Die Mitgliedschaft in der neuen Krankenkasse kann nach Ablauf der Kündigungsfrist von zwei Monaten - gerechnet ab Beginn des Folgemonats - beginnen. Bis zum Beginn der Mitgliedschaft in der neuen Kasse ist der Zusatzbeitrag in voller Höhe bei der alten Krankenkasse zu entrichten.

Eine außerordentliche Kündigung ist möglich, wenn ein oder mehrere zugelassene Gründe dafür angegeben werden. In diesem Fall braucht für eine rechtswirksame Kündigung keine Mindestmitgliedschaft von 18 Monaten bestanden haben. Ganz genau wie bei einer ordentlichen Kündigung gilt aber die Kündigungsfrist von zwei Monaten zum Monatsletzten. Zugelassene Gründe sind auch hier, dass die Krankenkasse einen Zusatzbeitrag ankündigt oder beschließt, einen bestehenden Zusatzbeitrag zu erhöhen. Weiterhin gilt die Abmeldung wegen Auslandsaufenthalten oder einer dauerhaften Ausreise als zugelassener Grund.

AOK Bayern kündigt Beitragsanpassung an

Am vergangenen Dienstag kündigte die AOK Bayern in einer Pressemitteilung eine Anpassung des Zusatzbeitrags zum 1. Januar an. Der Gesamtbeitragssatz der AOK Bayern steigt 2016 um 0,2 Prozent auf dann 15,7 Prozent. Laut AOK werde durch die Beitragsanpassung ein höheres Leistungsniveau finanziert. Der Verwaltungsrat legte in der Satzung zusätzliche Vorsorgeaufwendungen, wie etwa für professionelle Zahnreinigung, Impfungen und Präparate für Schwangere, fest.
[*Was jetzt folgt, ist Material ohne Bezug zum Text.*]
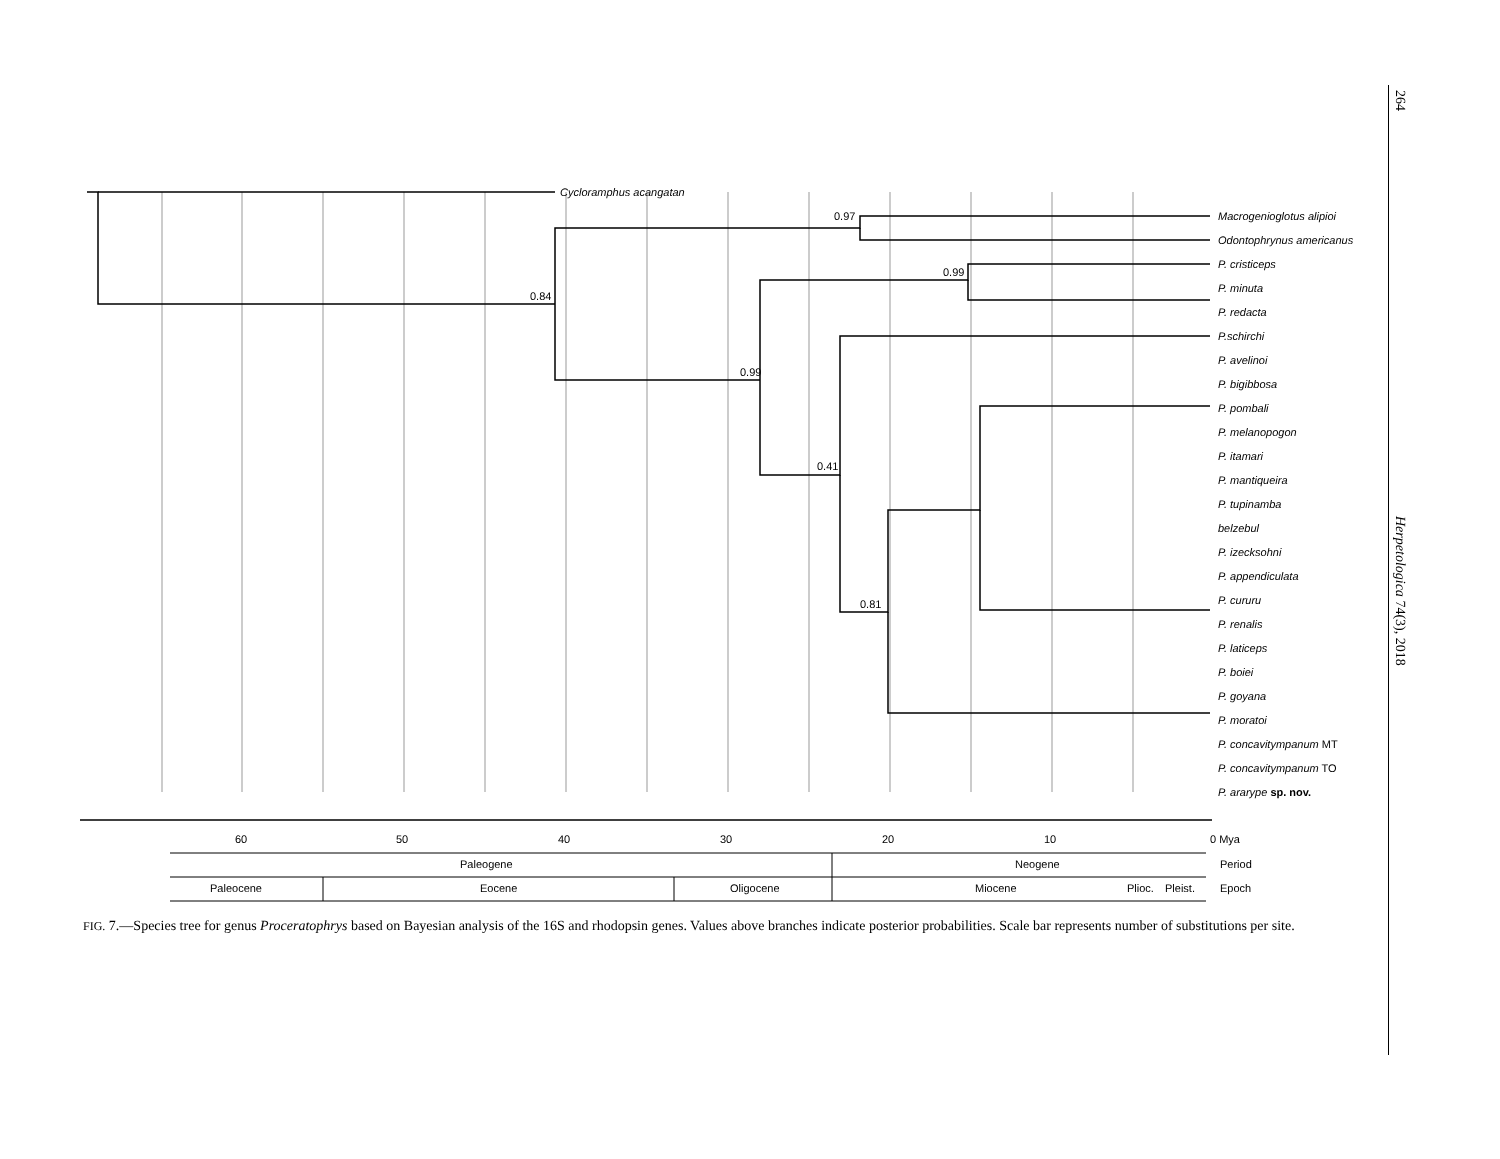264
Herpetologica 74(3), 2018
Cycloramphus acangatan
0.97
0.84
0.99
0.99
0.41
0.81
Macrogenioglotus alipioi
Odontophrynus americanus
P. cristiceps
P. minuta
P. redacta
P.schirchi
P. avelinoi
P. bigibbosa
P. pombali
P. melanopogon
P. itamari
P. mantiqueira
P. tupinamba
belzebul
P. izecksohni
P. appendiculata
P. cururu
P. renalis
P. laticeps
P. boiei
P. goyana
P. moratoi
P. concavitympanum MT
P. concavitympanum TO
P. ararype sp. nov.
60
50
40
30
20
10
0 Mya
Paleogene
Neogene
Period
Paleocene
Eocene
Oligocene
Miocene
Plioc.
Pleist.
Epoch
FIG. 7.—Species tree for genus Proceratophrys based on Bayesian analysis of the 16S and rhodopsin genes. Values above branches indicate posterior probabilities. Scale bar represents number of substitutions per site.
"Die zusätzlichen Ausgaben insbesondere für die vom Gesetzgeber bereits beschlossenen Leistungen und für die voraussichtliche Erhöhung der Vergütungen von Krankenhäusern, Ärzten und allen weiteren Vertragspartnern sowie für Arzneimittel werden rund 230 Millionen Euro über den erhöhten Zuweisungen aus dem Gesundheitsfonds liegen", sagt Dr. Helmut Platzer, Vorstandsvorsitzender der AOK Bayern.
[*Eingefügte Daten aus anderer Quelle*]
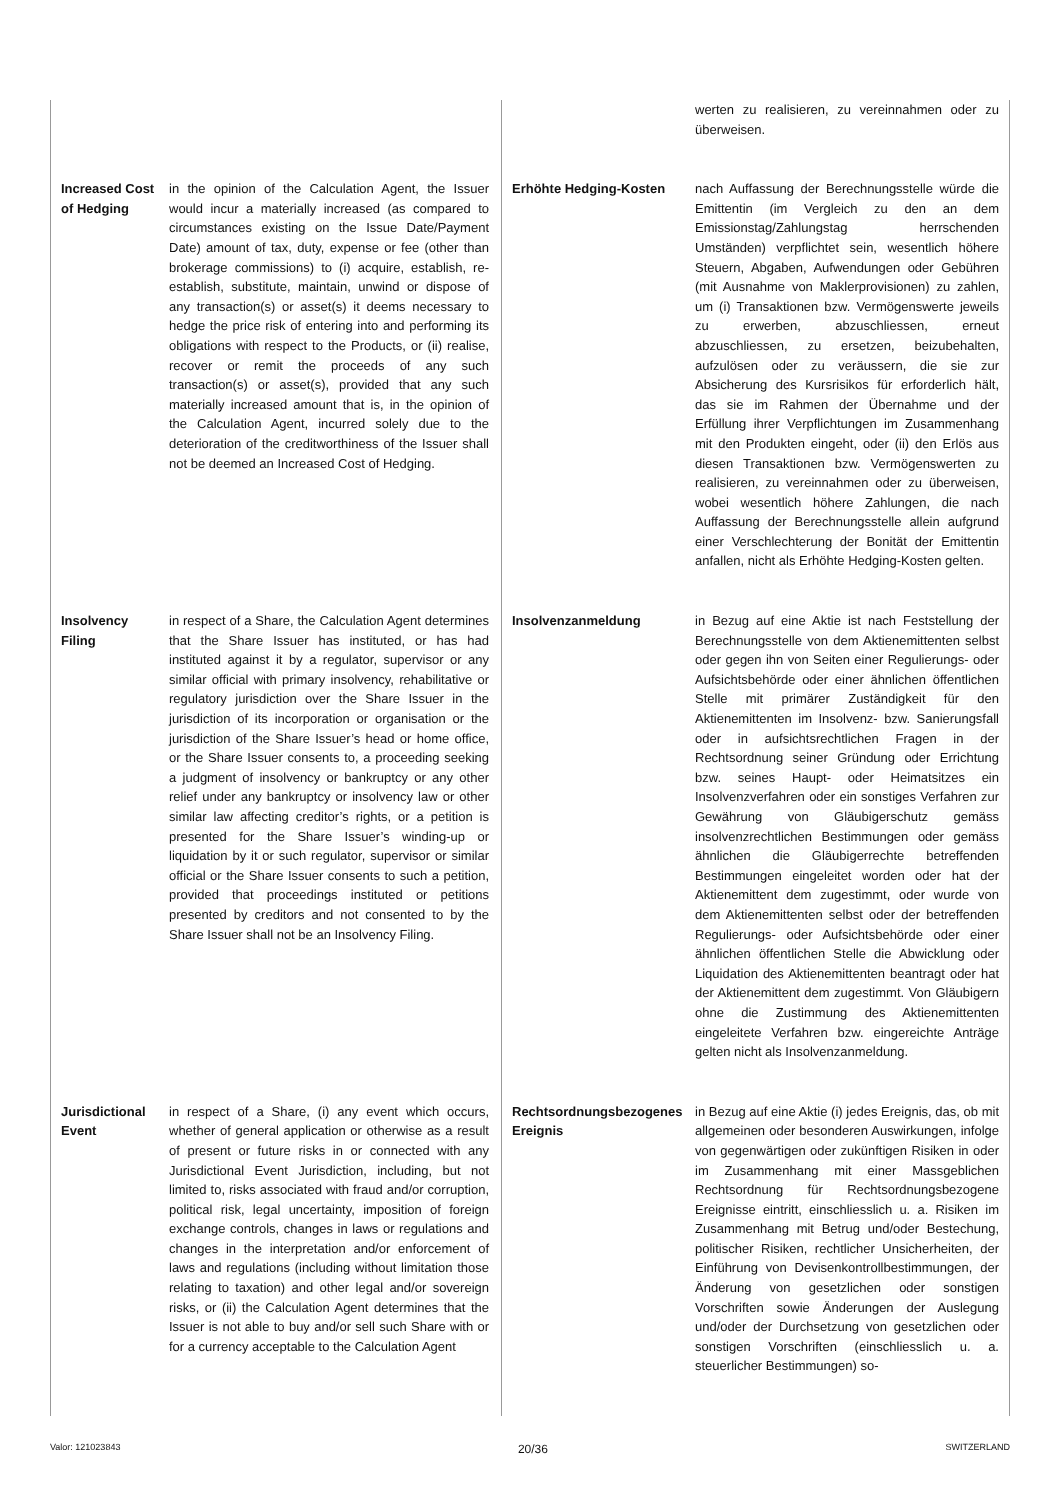| | | | werten zu realisieren, zu vereinnahmen oder zu überweisen. |
| Increased Cost of Hedging | in the opinion of the Calculation Agent, the Issuer would incur a materially increased (as compared to circumstances existing on the Issue Date/Payment Date) amount of tax, duty, expense or fee (other than brokerage commissions) to (i) acquire, establish, re-establish, substitute, maintain, unwind or dispose of any transaction(s) or asset(s) it deems necessary to hedge the price risk of entering into and performing its obligations with respect to the Products, or (ii) realise, recover or remit the proceeds of any such transaction(s) or asset(s), provided that any such materially increased amount that is, in the opinion of the Calculation Agent, incurred solely due to the deterioration of the creditworthiness of the Issuer shall not be deemed an Increased Cost of Hedging. | Erhöhte Hedging-Kosten | nach Auffassung der Berechnungsstelle würde die Emittentin (im Vergleich zu den an dem Emissionstag/Zahlungstag herrschenden Umständen) verpflichtet sein, wesentlich höhere Steuern, Abgaben, Aufwendungen oder Gebühren (mit Ausnahme von Maklerprovisionen) zu zahlen, um (i) Transaktionen bzw. Vermögenswerte jeweils zu erwerben, abzuschliessen, erneut abzuschliessen, zu ersetzen, beizubehalten, aufzulösen oder zu veräussern, die sie zur Absicherung des Kursrisikos für erforderlich hält, das sie im Rahmen der Übernahme und der Erfüllung ihrer Verpflichtungen im Zusammenhang mit den Produkten eingeht, oder (ii) den Erlös aus diesen Transaktionen bzw. Vermögenswerten zu realisieren, zu vereinnahmen oder zu überweisen, wobei wesentlich höhere Zahlungen, die nach Auffassung der Berechnungsstelle allein aufgrund einer Verschlechterung der Bonität der Emittentin anfallen, nicht als Erhöhte Hedging-Kosten gelten. |
| Insolvency Filing | in respect of a Share, the Calculation Agent determines that the Share Issuer has instituted, or has had instituted against it by a regulator, supervisor or any similar official with primary insolvency, rehabilitative or regulatory jurisdiction over the Share Issuer in the jurisdiction of its incorporation or organisation or the jurisdiction of the Share Issuer’s head or home office, or the Share Issuer consents to, a proceeding seeking a judgment of insolvency or bankruptcy or any other relief under any bankruptcy or insolvency law or other similar law affecting creditor’s rights, or a petition is presented for the Share Issuer’s winding-up or liquidation by it or such regulator, supervisor or similar official or the Share Issuer consents to such a petition, provided that proceedings instituted or petitions presented by creditors and not consented to by the Share Issuer shall not be an Insolvency Filing. | Insolvenzanmeldung | in Bezug auf eine Aktie ist nach Feststellung der Berechnungsstelle von dem Aktienemittenten selbst oder gegen ihn von Seiten einer Regulierungs- oder Aufsichtsbehörde oder einer ähnlichen öffentlichen Stelle mit primärer Zuständigkeit für den Aktienemittenten im Insolvenz- bzw. Sanierungsfall oder in aufsichtsrechtlichen Fragen in der Rechtsordnung seiner Gründung oder Errichtung bzw. seines Haupt- oder Heimatsitzes ein Insolvenzverfahren oder ein sonstiges Verfahren zur Gewährung von Gläubigerschutz gemäss insolvenzrechtlichen Bestimmungen oder gemäss ähnlichen die Gläubigerrechte betreffenden Bestimmungen eingeleitet worden oder hat der Aktienemittent dem zugestimmt, oder wurde von dem Aktienemittenten selbst oder der betreffenden Regulierungs- oder Aufsichtsbehörde oder einer ähnlichen öffentlichen Stelle die Abwicklung oder Liquidation des Aktienemittenten beantragt oder hat der Aktienemittent dem zugestimmt. Von Gläubigern ohne die Zustimmung des Aktienemittenten eingeleitete Verfahren bzw. eingereichte Anträge gelten nicht als Insolvenzanmeldung. |
| Jurisdictional Event | in respect of a Share, (i) any event which occurs, whether of general application or otherwise as a result of present or future risks in or connected with any Jurisdictional Event Jurisdiction, including, but not limited to, risks associated with fraud and/or corruption, political risk, legal uncertainty, imposition of foreign exchange controls, changes in laws or regulations and changes in the interpretation and/or enforcement of laws and regulations (including without limitation those relating to taxation) and other legal and/or sovereign risks, or (ii) the Calculation Agent determines that the Issuer is not able to buy and/or sell such Share with or for a currency acceptable to the Calculation Agent | Rechtsordnungsbezogenes Ereignis | in Bezug auf eine Aktie (i) jedes Ereignis, das, ob mit allgemeinen oder besonderen Auswirkungen, infolge von gegenwärtigen oder zukünftigen Risiken in oder im Zusammenhang mit einer Massgeblichen Rechtsordnung für Rechtsordnungsbezogene Ereignisse eintritt, einschliesslich u. a. Risiken im Zusammenhang mit Betrug und/oder Bestechung, politischer Risiken, rechtlicher Unsicherheiten, der Einführung von Devisenkontrollbestimmungen, der Änderung von gesetzlichen oder sonstigen Vorschriften sowie Änderungen der Auslegung und/oder der Durchsetzung von gesetzlichen oder sonstigen Vorschriften (einschliesslich u. a. steuerlicher Bestimmungen) so- |
Valor: 121023843 20/36 SWITZERLAND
Warum wird der Zusatzbeitrag angehoben?

Verantwortlich für die Erhöhung sind laut GKV-Spitzenverband die gestiegenen Kosten für Pflege, Prävention, Palliativmedizin, Klinikfinanzierung und Medikamente. Das derzeitige Beitragsniveau reiche nicht aus, diese Mehrausgaben zu decken, so der Verband auf einer Veranstaltung Mitte Oktober in Berlin.